Нас, коллеги, давно не знают и не хотят знать. А малая часть знающих (кто с улыбкой, кто с ехидной
усмешкой, кто с грубым издевательством) задаёт один и тот же вопрос: зачем нужна ваша наука? Что она миру даёт?
Дома вы строите? Людей лечите? Танки собираете? В современном обществе очень трудно отбиваться от таких нападок.
Лично мною не раз предпринимавшаяся попытка увещевать и предупреждать о важности не только «внешнего», но и
«внутреннего» строительства, о необходимости сохранять свою национальную идентичность, которая невозможна без
поддержания культурной традиции и без которой все эти танки, самолёты и троллейбусы становятся ненужным
придатком обезьяньей колонии, методично терпела фиаско. Обыватель не чувствует и не понимает этого. А должен ли?
Лучше даже спросить, а может ли? Пожалуй, для него это очень сложно. И отчасти вина лежит на нас самих. То ли от
интеллигентской позы, то ли от усталости вообще что-либо объяснять и доказывать мы не дали обывателям
возможности соприкоснуться с этим эфемерным для них миром культуры. Если человек не понимает, что есть культура,
как он может ценить её. Мы (люди сегодняшнего образа мысли) не жили без культуры и не знаем, что нас ждёт. Что нас
ждёт без курса русской литературы в школе, без знания родного языка, без театров, музеев и кинематографа? Нам
(филологам) кажется, что ничего хорошего, а кому-то, быть может, совсем иначе.
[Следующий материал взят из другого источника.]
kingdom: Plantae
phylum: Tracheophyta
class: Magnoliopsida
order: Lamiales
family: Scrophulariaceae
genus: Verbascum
Корни отступления филологии, снижение её популярности и престижности в обществе надо искать не только в
обществе (хотя и в нём тоже), но и в самой нашей системе. Она тоже переживает глубокий кризис. Сегодня мы не знаем,
как писать словари: нормативно, предписывая и приказывая, или «расширительно», учитывая узус. Мы не знаем, как
описывать историю литературы: как поступательный процесс или как гигантский интертекст. Мы почти ничего не
знаем, у нас нет единодушия. И против десяти защитников интертекста встанет, думаю, примерно столько же
сторонников традиционного литературоведения (без смущения и даже с некоторой гордостью скажу, что среди них буду
и я). Но, коллеги, что может быть нелепее, чем сказать обывателям: «Мы не знаем, как правильно»? Тогда ясен их
скепсис, их нежелание вообще считать филологию научной дисциплиной. Каков выход? Расписываюсь в бессилии
ответить на подобный вопрос.
Но ведь каково бы ни было наше положение в обществе, мы всё равно продолжаем оставаться как бы над ним в
силу особенностей своего труда. Всё-таки пока мы решаем, что будут читать (а главное, как это будут понимать), как
будут писать и каковой вообще будет коммуникация. (Во многом в силу этой излишней императивности нас и не
любят.) Забавно только то, что эта верхушка, решающая не так уж мало, оказывается компанией вечно гонимых и
непризнаваемых.
Важно ли для меня, что меня не признают? Нет и ещё раз нет. Для меня как для личности непризнание
важности моей профессиональной деятельности не имеет никакого значения, потому что я сам в силах обосновать её
важность для себя. Мне, собственно говоря, никогда не надо было доказывать и право филологии на существование, я в
этом не сомневался, она вообще всегда казалась и сейчас продолжает казаться самодостаточной. В этом утверждении,
конечно, больше личной эмоции, чем объективности, но я же обосновал в самом начале эссе своё право на
субъективность.
Я поступал на филологический факультет с абсолютно твёрдым и осознаваемым решением заниматься
филологией серьёзно, как наукой. А свой выбор именно этого факультета обосновывал стремлением приобщиться к
культурному наследию и фундаментальному знанию. После почти двух лет довольно тяжёлой и кропотливой работы я
только укрепился в своём стремлении. А одной из целей своей дальнейшей жизни (говорю это искренне, без желания
бросаться громкими словами) вижу работу на сохранение филологического знания. Естественно, эта работа будет
ничтожнозначительной и в силу скромности моих талантов, и в силу многих других причин, однако, сложив усилия
множества скромно одарённых людей, можно не только сохранять, но и развивать нашу науку.